1. Read the source of your own web pages. What's really necessary?
2. Do you really need more than one tracker? Does anybody need 14 trackers?
3. "Social" buttons don't need to communicate with the social network unless pushed.
4. Stuff that's not going to change, including most icons, should have long cache expiration times so they don't get reloaded.
5. Look at your content management system. Is it generating a unique page of CSS for each content page? If so, why? Is it generating boilerplate CSS or Javascript over and over again?
6. Run your code through an HTML validator, just to check for cruft.
> 2. Do you really need more than one tracker? Does anybody need 14 trackers?
Marketing answer: yes. GA and Omniture do different things/generate different reports. Each tracker usually does one critical thing better/differently than the last, so it's really easy for marketing to say they want all of them.
> 3. "Social" buttons don't need to communicate with the social network unless pushed.
Yes they do, because tracking.
> 6. Run your code through an HTML validator, just to check for cruft.
5KB of html cruft is nothing compared to the massive amounts of JS cruft being loaded (your point #2). This is wasted effort imo.

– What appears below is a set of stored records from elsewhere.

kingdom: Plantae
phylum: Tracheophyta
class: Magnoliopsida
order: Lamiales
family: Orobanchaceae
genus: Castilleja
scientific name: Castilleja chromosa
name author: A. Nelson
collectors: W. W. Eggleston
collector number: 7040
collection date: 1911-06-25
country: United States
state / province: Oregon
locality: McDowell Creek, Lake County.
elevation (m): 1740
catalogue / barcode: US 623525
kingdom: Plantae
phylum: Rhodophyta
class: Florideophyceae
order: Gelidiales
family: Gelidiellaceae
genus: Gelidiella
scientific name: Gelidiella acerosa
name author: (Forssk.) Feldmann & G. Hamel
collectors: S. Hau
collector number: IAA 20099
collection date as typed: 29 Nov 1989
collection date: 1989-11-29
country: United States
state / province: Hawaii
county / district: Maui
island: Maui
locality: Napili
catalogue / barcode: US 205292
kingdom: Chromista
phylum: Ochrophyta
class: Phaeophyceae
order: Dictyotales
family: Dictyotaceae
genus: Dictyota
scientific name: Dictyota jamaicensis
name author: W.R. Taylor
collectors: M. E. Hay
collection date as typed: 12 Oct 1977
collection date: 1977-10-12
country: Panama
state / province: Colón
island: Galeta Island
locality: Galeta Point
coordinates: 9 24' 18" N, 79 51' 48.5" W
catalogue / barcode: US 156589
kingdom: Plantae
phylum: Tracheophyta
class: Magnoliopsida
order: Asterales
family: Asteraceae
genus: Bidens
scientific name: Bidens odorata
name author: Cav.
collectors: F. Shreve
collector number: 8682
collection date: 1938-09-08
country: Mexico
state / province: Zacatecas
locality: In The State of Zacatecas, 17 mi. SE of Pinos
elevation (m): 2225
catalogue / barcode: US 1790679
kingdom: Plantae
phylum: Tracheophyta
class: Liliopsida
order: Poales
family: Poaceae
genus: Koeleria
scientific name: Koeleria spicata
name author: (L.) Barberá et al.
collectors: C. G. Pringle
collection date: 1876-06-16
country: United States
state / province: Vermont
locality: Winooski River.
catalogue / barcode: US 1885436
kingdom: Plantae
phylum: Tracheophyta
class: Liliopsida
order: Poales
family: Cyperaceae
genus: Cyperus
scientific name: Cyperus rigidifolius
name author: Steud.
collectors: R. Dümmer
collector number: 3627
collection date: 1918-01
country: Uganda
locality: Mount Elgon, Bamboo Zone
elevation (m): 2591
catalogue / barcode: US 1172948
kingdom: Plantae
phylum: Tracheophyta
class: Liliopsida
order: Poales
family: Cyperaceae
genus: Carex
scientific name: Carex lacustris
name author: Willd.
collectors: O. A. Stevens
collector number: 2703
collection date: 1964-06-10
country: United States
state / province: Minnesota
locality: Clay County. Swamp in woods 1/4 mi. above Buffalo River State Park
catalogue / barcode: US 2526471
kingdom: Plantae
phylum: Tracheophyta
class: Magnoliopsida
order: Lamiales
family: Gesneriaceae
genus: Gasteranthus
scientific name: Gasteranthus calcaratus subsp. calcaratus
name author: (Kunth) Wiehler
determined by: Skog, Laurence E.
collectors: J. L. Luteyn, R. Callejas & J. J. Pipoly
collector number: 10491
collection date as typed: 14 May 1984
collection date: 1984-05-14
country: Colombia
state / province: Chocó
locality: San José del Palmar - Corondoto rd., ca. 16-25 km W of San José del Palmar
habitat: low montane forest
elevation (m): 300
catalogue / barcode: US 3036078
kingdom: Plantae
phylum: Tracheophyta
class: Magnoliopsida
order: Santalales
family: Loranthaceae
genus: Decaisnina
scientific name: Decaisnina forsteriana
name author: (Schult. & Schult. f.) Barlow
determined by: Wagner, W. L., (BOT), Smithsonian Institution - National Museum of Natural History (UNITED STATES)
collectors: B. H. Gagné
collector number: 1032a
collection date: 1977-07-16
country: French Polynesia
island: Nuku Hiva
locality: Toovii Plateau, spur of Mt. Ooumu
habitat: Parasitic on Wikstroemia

1. Read the source of your own web pages. What's really necessary?
2. Do you really need more than one tracker? Does anybody need 14 trackers?
3. "Social" buttons don't need to communicate with the social network unless pushed.
4. Stuff that's not going to change, including most icons, should have long cache expiration times so they don't get reloaded.
5. Look at your content management system. Is it generating a unique page of CSS for each content page? If so, why? Is it generating boilerplate CSS or Javascript over and over again?
6. Run your code through an HTML validator, just to check for cruft.
7. You can probably remove the IE6 support now.